DH: you know the risk of heart attacks go up if you sleep too much. Like more than 8hrs.


He’s a moron. I know exactly the research he’s talking about, and that is not what it means.

If he won’t see a counselor with you to talk about communication, you should see one alone to practice how to respond.
Anonymous
Some people just enjoy being contrary and think they’re always right. I don’t think he’s trying to hurt you or annoy you on purpose, even if that is the outcome.
Anonymous
Wow, sounds like a great 📣 cheerleader 📣.

Not really.

He likely is either jealous of you or is suffering from clinical depression.
Anonymous
I’ve been accused of having a personality similar to your husbands. My nicknames have been fun sponge and Debbie downer. But to be honest I don’t even realize that what I’m saying is perceived as negative. But it bothers others.

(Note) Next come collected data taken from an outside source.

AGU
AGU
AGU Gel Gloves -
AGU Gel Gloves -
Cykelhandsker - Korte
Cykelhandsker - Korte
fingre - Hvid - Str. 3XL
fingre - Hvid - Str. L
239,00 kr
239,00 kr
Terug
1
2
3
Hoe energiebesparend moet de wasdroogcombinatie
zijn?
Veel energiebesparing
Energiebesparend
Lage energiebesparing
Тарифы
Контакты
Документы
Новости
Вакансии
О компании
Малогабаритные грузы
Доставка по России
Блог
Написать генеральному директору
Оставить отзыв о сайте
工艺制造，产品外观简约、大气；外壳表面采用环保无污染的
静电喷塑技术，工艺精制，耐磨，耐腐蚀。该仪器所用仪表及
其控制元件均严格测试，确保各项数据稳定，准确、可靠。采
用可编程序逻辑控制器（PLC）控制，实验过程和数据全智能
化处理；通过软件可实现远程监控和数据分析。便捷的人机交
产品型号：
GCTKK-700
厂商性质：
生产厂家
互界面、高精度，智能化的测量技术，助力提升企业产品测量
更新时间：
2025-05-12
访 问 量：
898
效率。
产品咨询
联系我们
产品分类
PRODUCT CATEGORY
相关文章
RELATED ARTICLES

They want perpetual sunshine and I bring a rainy cloud. For me I just have a vigilant personality that worries a lot so my statements are basically me expressing a worry or an observation. for instance I’ll walk out and say it’s not very sunny today. Apparently that’s a downer. Your husband may not even realize that this bothers you. You need to speak to him about it and maybe say honey I need a little more sunshine today could you rephrase that comment into something positive? In some ways I resent having to always be a ray of sunshine and not being able to be myself but you do have to at least be conscious that others may only want to hear positive comments. But you need to talk it through with your partner.
Anonymous
PP Also unfortunately it’s very hard to change the negative thoughts and comments into positive. It’s hard work. Be patient. He’s probably not doing it on purpose he just has developed this habit and thought process.
Anonymous
I say I want to take some courses and get a certificate or degree --- well at least with this example, don't discuss it. First of all you haven't done it yet, so no congratulations. Second knowing he might answer strangely, just do it. Sign up, attend. Do it.
Anonymous
Anonymous wrote:My H is like that, right down to telling me what workouts I should do. I think it’s just an entitled male thing. My H has literally told me he knows more than most people so we should all listen to him.

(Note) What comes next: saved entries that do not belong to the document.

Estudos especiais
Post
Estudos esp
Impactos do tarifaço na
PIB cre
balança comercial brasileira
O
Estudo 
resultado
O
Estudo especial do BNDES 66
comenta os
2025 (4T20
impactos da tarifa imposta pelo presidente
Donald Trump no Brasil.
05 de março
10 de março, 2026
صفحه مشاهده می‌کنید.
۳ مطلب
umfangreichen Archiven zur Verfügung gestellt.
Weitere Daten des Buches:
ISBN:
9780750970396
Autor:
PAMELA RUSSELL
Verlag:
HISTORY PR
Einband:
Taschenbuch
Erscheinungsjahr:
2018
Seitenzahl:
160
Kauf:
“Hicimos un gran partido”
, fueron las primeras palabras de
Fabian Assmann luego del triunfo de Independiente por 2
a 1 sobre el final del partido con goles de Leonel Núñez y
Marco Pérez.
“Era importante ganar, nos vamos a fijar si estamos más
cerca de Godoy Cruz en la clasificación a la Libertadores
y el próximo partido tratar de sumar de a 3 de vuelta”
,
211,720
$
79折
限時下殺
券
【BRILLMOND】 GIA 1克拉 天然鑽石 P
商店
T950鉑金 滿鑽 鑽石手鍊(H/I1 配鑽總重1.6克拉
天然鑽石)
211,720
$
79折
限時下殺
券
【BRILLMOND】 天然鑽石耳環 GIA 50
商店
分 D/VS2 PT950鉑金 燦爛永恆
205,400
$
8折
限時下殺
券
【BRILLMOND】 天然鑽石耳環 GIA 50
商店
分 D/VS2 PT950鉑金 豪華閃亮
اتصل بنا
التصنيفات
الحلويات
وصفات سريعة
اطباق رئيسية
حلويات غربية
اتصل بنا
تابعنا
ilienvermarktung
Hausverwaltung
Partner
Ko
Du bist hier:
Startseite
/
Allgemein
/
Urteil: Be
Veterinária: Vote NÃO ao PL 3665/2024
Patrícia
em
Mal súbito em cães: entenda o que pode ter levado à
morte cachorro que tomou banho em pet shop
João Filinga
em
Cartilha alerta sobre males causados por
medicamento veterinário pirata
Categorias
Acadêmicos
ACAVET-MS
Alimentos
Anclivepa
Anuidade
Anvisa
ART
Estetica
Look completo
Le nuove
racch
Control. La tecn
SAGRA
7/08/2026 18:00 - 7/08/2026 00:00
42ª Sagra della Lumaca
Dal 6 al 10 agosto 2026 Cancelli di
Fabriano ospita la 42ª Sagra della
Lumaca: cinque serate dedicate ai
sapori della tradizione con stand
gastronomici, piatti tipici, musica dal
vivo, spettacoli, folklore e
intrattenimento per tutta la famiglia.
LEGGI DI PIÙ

I don’t engage with it. If he asks “why are you doing that?” I just reply that I enjoy it. If he tells me to do something else, I reply “I’m going to continue doing what I enjoy”.

It launched a couple big fights when I first started doing this (“you’re being mean! Why can’t you be nice and at least listen?”) but his advice has slowed way down.


Are we married to the same man? Down to the “I know more than most people...”

I get grief on the TV shows I watch, the magazines I read, etc.

I agree on not engaging. “Because I enjoy it!” is the perfect response. It is hard, there’s times I still defend myself/my choices. But I’m trying!